Stored entries:

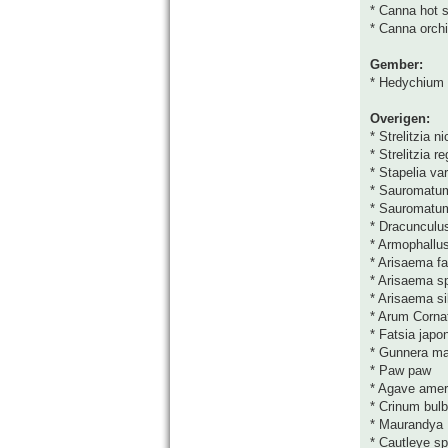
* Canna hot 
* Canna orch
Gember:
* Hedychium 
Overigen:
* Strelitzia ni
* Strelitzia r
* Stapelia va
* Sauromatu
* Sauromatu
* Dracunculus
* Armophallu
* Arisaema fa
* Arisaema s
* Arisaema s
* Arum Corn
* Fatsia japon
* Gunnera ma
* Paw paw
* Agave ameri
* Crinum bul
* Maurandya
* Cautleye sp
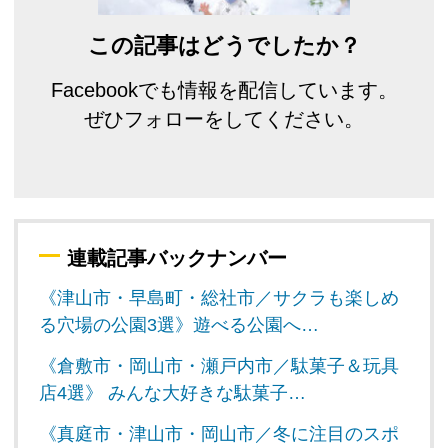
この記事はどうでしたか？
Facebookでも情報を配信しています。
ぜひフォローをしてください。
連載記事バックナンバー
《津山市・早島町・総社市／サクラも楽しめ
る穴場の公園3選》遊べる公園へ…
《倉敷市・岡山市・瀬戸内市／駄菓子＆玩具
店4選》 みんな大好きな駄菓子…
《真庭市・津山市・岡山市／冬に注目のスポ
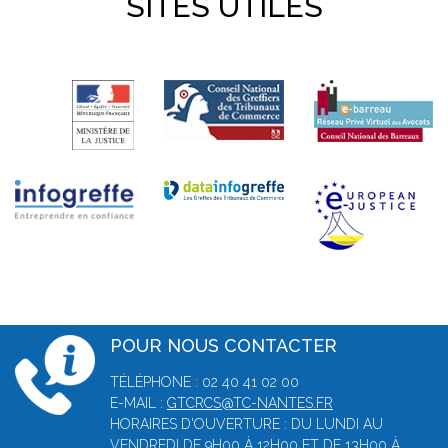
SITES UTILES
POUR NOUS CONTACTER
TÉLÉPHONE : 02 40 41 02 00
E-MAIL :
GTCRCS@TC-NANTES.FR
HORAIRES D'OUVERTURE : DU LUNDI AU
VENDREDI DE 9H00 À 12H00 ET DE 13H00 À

...

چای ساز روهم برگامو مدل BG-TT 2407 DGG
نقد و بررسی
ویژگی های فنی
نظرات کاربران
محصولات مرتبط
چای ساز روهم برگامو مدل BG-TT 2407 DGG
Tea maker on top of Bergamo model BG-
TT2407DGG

TASK OBJECTIVE:
Copy, exactly and only, the lines above that begin with the one containing "TÉLÉPHONE : 02 40 41 02 00" and finish with the one containing "VENDREDI DE 9H00 À 12H00 ET DE 13H00 À".

EXERCISE OUTPUT:
TÉLÉPHONE : 02 40 41 02 00
E-MAIL :
GTCRCS@TC-NANTES.FR
HORAIRES D'OUVERTURE : DU LUNDI AU
VENDREDI DE 9H00 À 12H00 ET DE 13H00 À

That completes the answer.